Schumann was much the same age as Shostakovich when he wrote his three quartets. We heard the second in F major, the least heard of them. Schumann’s works are often identified by where they came in relation to his happy marriage to Clara. This quartet came after their marriage in 1839 and after the ‘Year of Song’ when Schumann gave voice to his marital happiness. Perhaps he was now devoting himself to his other great love, music? Conventional in its writing and with long romantic melodies, it made few demands on the listener, whilst making a contrast with the Shostakovich we had just heard.
‘Conventional’, though, is a word that could never be used of Beethoven’s Third Rasumovsky Quartet Op. 59/3. The Dante had last year immersed themselves in the music of Beethoven, culminating in a complete cycle of all his quartets at Bromsgrove (they seem to have a taste for these marathons!). What we heard was the result of total commitment and understanding from four musicians in complete unanimity and control. The performance of the allegro molto last movement led one audience member to leap to his feet in excitement, exclaiming ‘that was real rock and roll!’ Indeed it was a performance which had the same energy and mounting excitement which speaks to a listener so directly.

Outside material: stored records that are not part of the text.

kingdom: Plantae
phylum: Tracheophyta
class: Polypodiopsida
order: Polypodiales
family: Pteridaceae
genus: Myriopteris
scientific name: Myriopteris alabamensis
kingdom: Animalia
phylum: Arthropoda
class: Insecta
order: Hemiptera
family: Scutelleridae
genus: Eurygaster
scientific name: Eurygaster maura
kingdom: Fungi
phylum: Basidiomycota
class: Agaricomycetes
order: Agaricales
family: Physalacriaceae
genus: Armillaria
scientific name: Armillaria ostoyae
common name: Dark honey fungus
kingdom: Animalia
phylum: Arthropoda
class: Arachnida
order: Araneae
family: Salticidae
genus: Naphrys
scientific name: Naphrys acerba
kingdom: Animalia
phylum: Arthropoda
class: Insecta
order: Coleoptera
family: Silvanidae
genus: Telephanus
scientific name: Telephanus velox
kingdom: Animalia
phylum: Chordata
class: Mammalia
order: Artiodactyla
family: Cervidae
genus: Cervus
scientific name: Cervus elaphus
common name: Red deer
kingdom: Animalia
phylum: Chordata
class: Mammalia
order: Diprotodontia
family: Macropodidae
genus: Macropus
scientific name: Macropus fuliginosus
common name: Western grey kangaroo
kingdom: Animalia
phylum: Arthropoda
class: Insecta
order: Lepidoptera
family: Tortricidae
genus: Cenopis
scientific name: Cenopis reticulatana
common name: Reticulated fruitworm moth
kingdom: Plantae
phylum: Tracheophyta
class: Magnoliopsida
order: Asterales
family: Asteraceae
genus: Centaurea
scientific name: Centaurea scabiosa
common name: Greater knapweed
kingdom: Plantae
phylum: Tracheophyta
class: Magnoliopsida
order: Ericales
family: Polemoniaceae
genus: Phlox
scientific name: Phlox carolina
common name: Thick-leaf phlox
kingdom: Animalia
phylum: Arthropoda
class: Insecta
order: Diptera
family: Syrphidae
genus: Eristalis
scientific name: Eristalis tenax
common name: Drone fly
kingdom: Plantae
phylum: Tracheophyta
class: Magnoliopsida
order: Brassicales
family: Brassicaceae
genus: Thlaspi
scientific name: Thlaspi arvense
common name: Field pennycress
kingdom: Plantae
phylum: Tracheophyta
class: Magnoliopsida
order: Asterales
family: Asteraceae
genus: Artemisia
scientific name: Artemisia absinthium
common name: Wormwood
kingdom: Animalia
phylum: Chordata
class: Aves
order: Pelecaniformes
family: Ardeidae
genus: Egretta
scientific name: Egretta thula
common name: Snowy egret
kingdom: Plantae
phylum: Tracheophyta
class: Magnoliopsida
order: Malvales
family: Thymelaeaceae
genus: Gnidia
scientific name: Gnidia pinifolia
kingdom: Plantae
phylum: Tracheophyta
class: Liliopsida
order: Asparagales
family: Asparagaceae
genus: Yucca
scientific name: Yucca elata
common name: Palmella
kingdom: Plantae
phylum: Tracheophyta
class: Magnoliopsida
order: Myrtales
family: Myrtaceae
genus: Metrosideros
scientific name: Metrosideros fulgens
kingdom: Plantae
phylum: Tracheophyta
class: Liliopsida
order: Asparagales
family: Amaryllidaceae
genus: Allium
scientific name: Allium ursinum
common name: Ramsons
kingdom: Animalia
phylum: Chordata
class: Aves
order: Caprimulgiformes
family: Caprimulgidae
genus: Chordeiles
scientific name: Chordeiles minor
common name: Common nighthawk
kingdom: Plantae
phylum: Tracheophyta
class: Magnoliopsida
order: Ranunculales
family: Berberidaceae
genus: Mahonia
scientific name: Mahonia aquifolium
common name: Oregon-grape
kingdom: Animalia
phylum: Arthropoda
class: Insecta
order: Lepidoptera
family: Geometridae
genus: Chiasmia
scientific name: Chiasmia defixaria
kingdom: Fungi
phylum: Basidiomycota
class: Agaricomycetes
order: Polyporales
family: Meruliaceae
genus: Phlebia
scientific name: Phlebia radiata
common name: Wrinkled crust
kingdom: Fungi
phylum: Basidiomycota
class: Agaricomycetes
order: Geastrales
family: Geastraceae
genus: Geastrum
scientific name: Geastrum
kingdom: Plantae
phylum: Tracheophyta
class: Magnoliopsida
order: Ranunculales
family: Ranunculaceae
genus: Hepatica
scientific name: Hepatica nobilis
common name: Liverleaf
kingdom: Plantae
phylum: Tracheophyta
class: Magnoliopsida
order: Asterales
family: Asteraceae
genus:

As always at The Muse, there was a fifth participant in the music making – the superb acoustic of the hall. The highest notes of the violin had a sparkle and freshness which few halls can give: the sound of the cello had a bloom and resonance on which the other instruments can ‘sit’, whilst the inner parts come over with all detail and shading audible. How lucky we in Watford are to have the Muse as our home. And have you noticed that OMS audiences are cough-free? At Wigmore Hall, they preface concerts with a recorded message to ‘stifle your coughing’. No need for this at OMS….is it because the performers can see us all, and can identify any unfortunate cougher?
Unlike some of the other top quartets, the members of the Dante manage to combine their work with many other music undertakings. Krysia Ostostowicz, for example, was on Saturday recording in a new concert hall in Wells with pianist Daniel Tong. And after our concert she went off to give a lesson to a pupil who lived in North London. Richard Jenkinson joined the Dante after eighteen years playing in the City of Birmingham Symphony Orchestra – he was the last new orchestral member to be auditioned by Simon Rattle. He left to join the quartet and also to write his Ph.D. thesis at Birmingham University on the music of Kodaly and Czech Nationalism. And in his spare time he conducts three orchestras. Perhaps it is this all round immersion in the many worlds of music that makes such balanced and complete musicians?